Yes, the procedure wasn't very pleasant, but it wouldn't have been different in America. She injected two shots of anesthesia in my mouth. She even said, "I'm going to inject another shot; it's going to hurt." She pierced the roof of my mouth with the needle. It did hurt.
Then she started drilling into my tooth. A sharp pain pulsed through my tooth into my gum. I raised my left arm and said, "It hurts."
She said, "Let's wait a bit longer for you to get numb."
Then she injected a needle into my tooth. After that, I felt no pain.
She took about an hour to drill into my tooth. She pricked a thin needle into my tooth and in one pull removed the root. She showed the nerve of my tooth. It looked like a snake on a toothpick. She said, "It's rare to get it out so cleanly. It's a 1% chance."
Through it all, I knew she was really skilled. I was impressed by how she didn't seem stressed, and it all seemed easy for her. I've been through a number of dentists through my life. Out of probably 10 dentists (not that my teeth are bad, but I've lived in different places over my life), women dentist have talent in not making you feel pain. This one was the best one I could remember.
After, she said, "We're not going to give you the crown. You'll save money. There's enough tooth to do a resin filling. A crown would wear your tooth down more."
She started injecting bleach into my tooth. It smelled like sterile. I gagged at one point because the bleach tasted so nasty.
Then, the molded the cavity in my tooth. She said come back a week later, the resin filling will be ready.
After she was going to shake my hand. Instead, she hugged me and kissed me, and said, "This is how we do it in Chile."
It felt weird at first because she was a doctor. But I realized, you know, I liked it. I liked her. Not romantically. But I liked how professional and honest she was. And she knew me in a way no one else did. She knew the condition of my teeth and my mouth. Not even my parents could claim that privilege. So, I liked that she wasn't afraid to hug me and say, "Feel better."
I downed a beer for the ride back home. I knew it'd be a boring bus ride back into the seaside City. When I arrived, I hiked the hill, and met my brother in the room.

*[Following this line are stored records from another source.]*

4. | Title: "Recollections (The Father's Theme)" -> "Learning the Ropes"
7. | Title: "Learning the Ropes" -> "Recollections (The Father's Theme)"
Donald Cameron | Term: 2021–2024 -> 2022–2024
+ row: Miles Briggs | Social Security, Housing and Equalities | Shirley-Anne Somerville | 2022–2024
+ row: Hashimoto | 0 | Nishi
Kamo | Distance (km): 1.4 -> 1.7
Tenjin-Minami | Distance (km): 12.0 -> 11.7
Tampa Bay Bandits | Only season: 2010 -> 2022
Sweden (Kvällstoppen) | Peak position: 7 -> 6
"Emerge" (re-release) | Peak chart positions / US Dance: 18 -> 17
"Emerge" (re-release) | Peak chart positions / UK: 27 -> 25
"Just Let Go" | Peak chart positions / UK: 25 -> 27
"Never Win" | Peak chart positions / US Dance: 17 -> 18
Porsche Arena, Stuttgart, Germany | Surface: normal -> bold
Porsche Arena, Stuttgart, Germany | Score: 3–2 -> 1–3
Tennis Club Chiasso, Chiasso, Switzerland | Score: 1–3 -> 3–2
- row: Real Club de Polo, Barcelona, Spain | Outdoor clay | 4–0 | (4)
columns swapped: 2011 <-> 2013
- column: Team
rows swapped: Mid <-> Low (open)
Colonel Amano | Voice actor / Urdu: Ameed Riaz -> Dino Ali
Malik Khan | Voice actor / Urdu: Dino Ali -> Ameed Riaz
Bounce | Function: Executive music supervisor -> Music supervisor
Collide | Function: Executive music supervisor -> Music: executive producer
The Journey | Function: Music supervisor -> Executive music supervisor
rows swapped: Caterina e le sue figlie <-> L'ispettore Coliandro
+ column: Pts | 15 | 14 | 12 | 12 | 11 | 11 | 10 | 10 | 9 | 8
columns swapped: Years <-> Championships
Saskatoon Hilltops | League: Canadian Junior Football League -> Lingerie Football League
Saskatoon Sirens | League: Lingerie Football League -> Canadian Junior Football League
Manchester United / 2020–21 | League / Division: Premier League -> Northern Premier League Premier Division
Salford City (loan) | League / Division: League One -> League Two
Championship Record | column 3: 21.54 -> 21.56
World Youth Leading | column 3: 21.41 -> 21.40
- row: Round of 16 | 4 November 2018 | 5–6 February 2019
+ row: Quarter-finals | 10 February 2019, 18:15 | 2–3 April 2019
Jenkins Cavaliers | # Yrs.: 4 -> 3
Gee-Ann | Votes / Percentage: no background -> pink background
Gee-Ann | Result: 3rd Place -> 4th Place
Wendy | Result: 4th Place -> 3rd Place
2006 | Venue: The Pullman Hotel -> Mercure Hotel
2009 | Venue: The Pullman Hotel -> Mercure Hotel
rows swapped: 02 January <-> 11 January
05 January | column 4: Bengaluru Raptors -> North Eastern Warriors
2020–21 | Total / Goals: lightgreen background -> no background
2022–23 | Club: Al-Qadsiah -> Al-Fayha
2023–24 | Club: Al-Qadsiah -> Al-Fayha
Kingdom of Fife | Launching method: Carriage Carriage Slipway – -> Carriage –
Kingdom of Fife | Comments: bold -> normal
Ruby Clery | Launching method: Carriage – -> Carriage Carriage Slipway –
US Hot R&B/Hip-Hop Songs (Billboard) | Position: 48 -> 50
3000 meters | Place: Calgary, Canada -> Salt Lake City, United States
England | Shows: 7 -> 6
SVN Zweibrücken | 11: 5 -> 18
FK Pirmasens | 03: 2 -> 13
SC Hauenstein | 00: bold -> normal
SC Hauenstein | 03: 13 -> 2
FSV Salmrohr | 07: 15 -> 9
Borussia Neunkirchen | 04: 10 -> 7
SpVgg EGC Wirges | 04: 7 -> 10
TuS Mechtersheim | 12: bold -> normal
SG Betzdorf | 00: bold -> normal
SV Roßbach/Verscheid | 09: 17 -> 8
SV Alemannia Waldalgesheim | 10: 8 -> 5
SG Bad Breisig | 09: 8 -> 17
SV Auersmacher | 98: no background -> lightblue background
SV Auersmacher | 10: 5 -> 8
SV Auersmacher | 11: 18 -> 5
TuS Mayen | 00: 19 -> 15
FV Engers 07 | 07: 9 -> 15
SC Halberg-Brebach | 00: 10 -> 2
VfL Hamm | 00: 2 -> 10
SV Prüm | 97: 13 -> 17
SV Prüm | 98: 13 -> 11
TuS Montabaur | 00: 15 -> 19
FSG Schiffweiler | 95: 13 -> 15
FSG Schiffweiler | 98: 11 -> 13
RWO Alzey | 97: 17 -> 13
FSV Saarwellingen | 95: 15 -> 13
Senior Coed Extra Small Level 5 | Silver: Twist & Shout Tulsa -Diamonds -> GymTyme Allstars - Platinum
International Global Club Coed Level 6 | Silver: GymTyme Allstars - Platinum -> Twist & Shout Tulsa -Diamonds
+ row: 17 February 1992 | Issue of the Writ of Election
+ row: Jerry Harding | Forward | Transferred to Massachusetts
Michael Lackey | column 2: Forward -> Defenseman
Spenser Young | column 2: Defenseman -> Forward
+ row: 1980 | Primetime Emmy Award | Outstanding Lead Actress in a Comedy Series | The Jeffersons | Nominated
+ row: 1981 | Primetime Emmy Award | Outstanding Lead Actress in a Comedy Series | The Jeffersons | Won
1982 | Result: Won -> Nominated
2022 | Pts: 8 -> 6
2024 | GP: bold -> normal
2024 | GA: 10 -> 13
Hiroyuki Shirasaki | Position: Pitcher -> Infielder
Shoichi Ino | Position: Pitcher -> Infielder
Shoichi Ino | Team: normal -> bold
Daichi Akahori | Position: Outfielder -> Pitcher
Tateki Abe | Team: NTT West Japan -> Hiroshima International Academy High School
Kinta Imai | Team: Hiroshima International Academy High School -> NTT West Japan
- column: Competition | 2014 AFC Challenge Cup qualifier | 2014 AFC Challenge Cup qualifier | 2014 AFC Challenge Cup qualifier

We went out for a midnight dinner at a Tapas Cafe. Tapas are small Spanish side dishes. It was so lively inside, with the chattering of tourists.
We had a beautiful Italian waitress serve us. We ordered wild salmon civiche (civiche is seafood usually cooked in lime juice) and grilled octopus. We drank down pisco (Chilean brandy) sours.
He told me about his day. I told him about the honest dentist I met. We talked about what we were going to do.
He told me the cat came back. When we went back to our hostal, the calico kitty came in and said, "Meow" to me. I petted her. She didn't want to leave. I picked her up. Dropped her outside the window. Then shut it.
Tomorrow, we had to catch an airplane to the most southern tip of South America. We were going to the end of the world.